Interior de um contêiner no 11° Distrito Policial

O Sindicato dos Agentes Penitenciários do Paraná (Sindarspen) entrou nesta segunda-feira (17) com uma Ação Civil Pública no Tribunal de Justiça do Estado (TJ-PR) para solicitar a imediata suspensão da instalação de contêineres nas unidades penais paranaenses. A ação com pedido de tutela de urgência de natureza cautelar está na 2ª Vara da Fazenda Pública de Curitiba.

O governo do Paraná gastou R$ 8 milhões com a aquisição 57 contêineres (celas modulares ou shelters). Os contratos de compra com a empresa Brasilsat Harald S/A foram assinados pelo então secretário de Segurança Pública e Administração Penitenciária, Wagner Mesquita.

A aquisição foi feita em 30 de novembro de 2017 com inexigibilidade de licitação sob a alegação de urgência.

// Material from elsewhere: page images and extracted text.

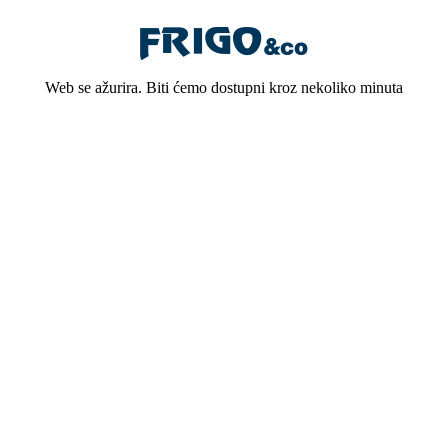
Web se ažurira. Biti ćemo dostupni kroz nekoliko minuta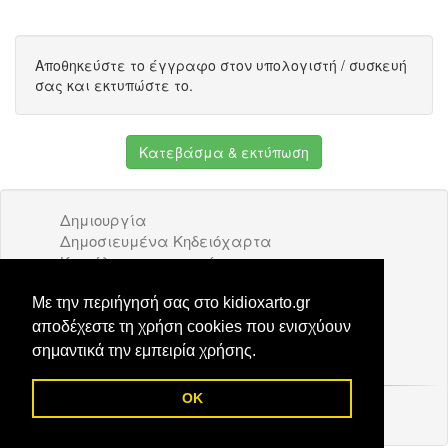
Αποθηκεύστε το έγγραφο στον υπολογιστή / συσκευή
σας και εκτυπώστε το.
Κατεβάσμα & εκτύπωση
Δημιουργία
Δημοσιευμένα Κηδειόχαρτα
Κατάλογος επιχειρήσεων
Όροι Χρήσης
Διαφήμιση
Με την περιήγησή σας στο kidioxarto.gr
Επικοινωνία
αποδέχεστε τη χρήση cookies που ενισχύουν
σημαντικά την εμπειρία χρήσης.
OK
© 2026 Kidioxarto.gr /
Επικοινωνία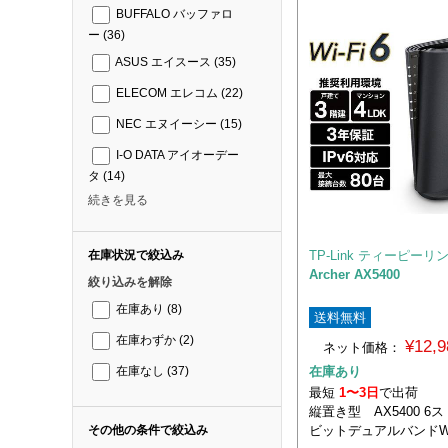
BUFFALO バッファロ
ー
(36)
ASUS エイスース
(35)
ELECOM エレコム
(22)
NEC エヌイーシー
(15)
I-O DATA アイオーデー
タ
(14)
続きを見る
TP-Link ティーピーリ
在庫状況で絞込み
Archer AX5400
絞り込みを解除
在庫あり
(8)
送料無料
在庫わずか
(2)
¥12,
ネット価格：
在庫あり
在庫なし
(37)
最短
1〜3日
で出荷
縦置き型 AX5400 6
ビットデュアルバンドWi-
その他の条件で絞込み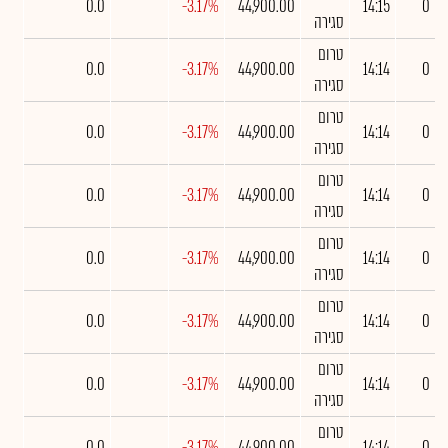
0.0
-3.17%
44,900.00
14:15
0
סגירה
טרום
0.0
-3.17%
44,900.00
14:14
0
סגירה
טרום
0.0
-3.17%
44,900.00
14:14
0
סגירה
טרום
0.0
-3.17%
44,900.00
14:14
0
סגירה
טרום
0.0
-3.17%
44,900.00
14:14
0
סגירה
טרום
0.0
-3.17%
44,900.00
14:14
0
סגירה
טרום
0.0
-3.17%
44,900.00
14:14
0
סגירה
טרום
0.0
-3.17%
44,900.00
14:14
0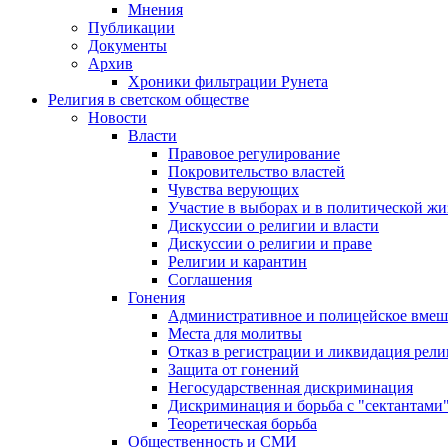
Мнения
Публикации
Документы
Архив
Хроники фильтрации Рунета
Религия в светском обществе
Новости
Власти
Правовое регулирование
Покровительство властей
Чувства верующих
Участие в выборах и в политической ж
Дискуссии о религии и власти
Дискуссии о религии и праве
Религии и карантин
Соглашения
Гонения
Административное и полицейское вмеш
Места для молитвы
Отказ в регистрации и ликвидация рел
Защита от гонений
Негосударственная дискриминация
Дискриминация и борьба с "сектантами
Теоретическая борьба
Общественность и СМИ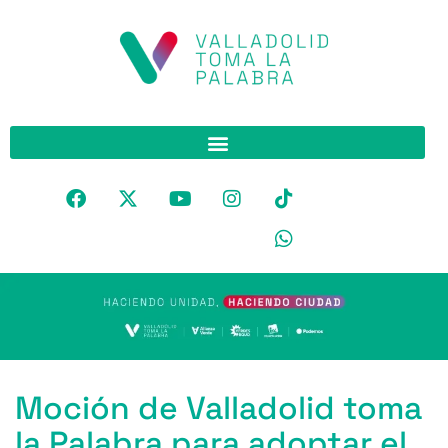
Moción de Valladolid toma
la Palabra para adoptar el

O Sindarspen requer na Ação a suspensão imediata da instalação dos módulos até que o mérito seja julgado, já que a empresa Brasilsat Harald S/A não é a única fornecedora desse tipo de contêiner.

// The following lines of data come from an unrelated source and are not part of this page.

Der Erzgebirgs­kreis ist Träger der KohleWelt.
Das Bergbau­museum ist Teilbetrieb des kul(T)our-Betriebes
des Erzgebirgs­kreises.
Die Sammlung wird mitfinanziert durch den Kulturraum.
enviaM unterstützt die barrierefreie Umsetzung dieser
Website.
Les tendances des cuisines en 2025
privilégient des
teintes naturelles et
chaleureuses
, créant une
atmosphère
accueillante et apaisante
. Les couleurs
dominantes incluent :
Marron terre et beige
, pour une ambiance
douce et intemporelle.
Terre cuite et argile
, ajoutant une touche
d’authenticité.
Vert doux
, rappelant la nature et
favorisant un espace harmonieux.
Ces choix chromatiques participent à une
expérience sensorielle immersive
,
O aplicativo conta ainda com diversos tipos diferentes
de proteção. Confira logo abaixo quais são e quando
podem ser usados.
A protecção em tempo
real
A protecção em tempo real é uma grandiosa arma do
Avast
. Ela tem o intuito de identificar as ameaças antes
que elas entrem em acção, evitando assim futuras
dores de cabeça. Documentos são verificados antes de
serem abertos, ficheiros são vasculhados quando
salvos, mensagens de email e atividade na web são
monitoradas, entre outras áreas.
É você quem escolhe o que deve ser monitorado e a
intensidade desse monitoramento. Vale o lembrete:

O sindicato também requer que o Ministério Público do Paraná seja citado e faça parte da ação como fiscal dos procedimentos legais.

Contêineres

Até o momento, já foram instalados oito contêineres na Penitenciária Estadual de Piraquara I (PEP I), três na Penitenciária Feminina de Piraquara (PFP), dez na Casa da Custódia de Maringá (CCM) e estão sendo instalados outros seis na Cadeia Pública Hildebrando de Souza, em Ponta Grossa. Está prevista ainda a instalação de seis na Casa de Custódia de Curitiba (CCC), oito na Casa de Custódia de Londrina (CCL), seis na Penitenciária Industrial de Guarapuava (PIG) e dez na Cadeia Pública de Cornélio Procópio, que ainda está em construção.

Há ainda seis contêineres no 11° Distrito Policial de Curitiba, no bairro Cidade Industrial. Eles foram adquiridos porque a carceragem da unidade foi interditada no final de 2017 diante da ausência de condições básicas de higiene.

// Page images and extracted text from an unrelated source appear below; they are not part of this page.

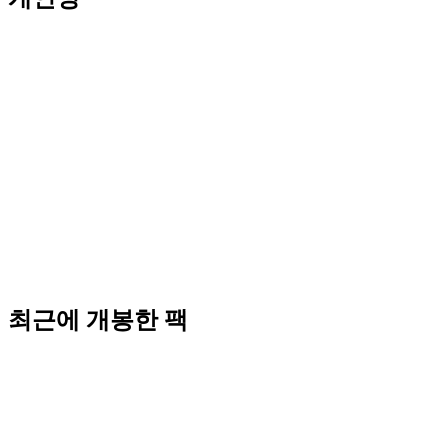
최근에 개봉한 팩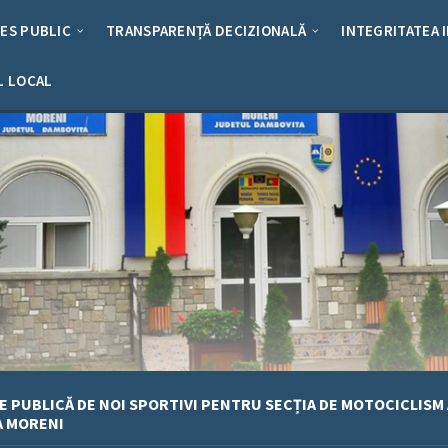
RES PUBLIC
TRANSPARENȚĂ DECIZIONALĂ
INTEGRITATEA 
L LOCAL
E PUBLICĂ DE NOI SPORTIVI PENTRU SECȚIA DE MOTOCICLISM A
A MORENI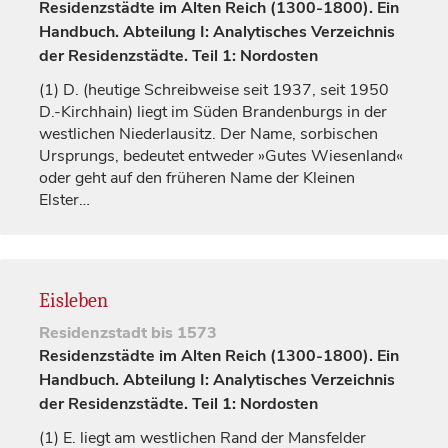
Residenzstädte im Alten Reich (1300-1800). Ein
Handbuch. Abteilung I: Analytisches Verzeichnis
der Residenzstädte. Teil 1: Nordosten
(1)
D. (heutige Schreibweise seit 1937, seit 1950
D.-Kirchhain) liegt im Süden Brandenburgs in der
westlichen Niederlausitz. Der Name, sorbischen
Ursprungs, bedeutet entweder »Gutes Wiesenland«
oder geht auf den früheren Name der Kleinen
Elster…
Eisleben
Residenzstadt
bis 1573
Residenzstädte im Alten Reich (1300-1800). Ein
Handbuch. Abteilung I: Analytisches Verzeichnis
der Residenzstädte. Teil 1: Nordosten
(1)
E. liegt am westlichen Rand der Mansfelder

Desde que a política de compra das celas modulares foi anunciada pelo Depen no ano passado, o Sindarspen vem tomando uma série de medidas para tentar impedir a instalação dos contêineres das unidades penais. “O sindicato não aceita que os shelters instalados em unidades penais comprometam ainda mais a qualidade das condições de trabalho a que estão submetidos os agentes penitenciários”, alega a entidade em um texto publicado em seu site.

O Conselho da Comunidade de Curitiba enviou uma reclamação ao Ministério da Justiça, ao Conselho Nacional de Política Criminal e Penitenciária e ao Conselho Nacional de Justiça (CNJ) porque entende que esses abrigos improvisados são cruéis e inadmissíveis. “Nós temos uma luta de longa data contra os contêineres. A lei exige tratamento penal máximo com acesso a estudo, trabalho e tempo de sol. Esses caixotes somam punição adicional ao preso, diferente daquela imposta por um juiz. São totalmente inconstitucionais”, afirma Isabel Kugler Mendes, presidente do órgão.

Cada shelter comporta doze presos e a soma dessas aquisições totaliza 684 vagas. Eles são utilizados na Casa de Custódia de Piraquara (CCP) desde o começo do século e são alvo de reclamação constante por parte dos internos em razão da superlotação, falta de atendimento e isolamento.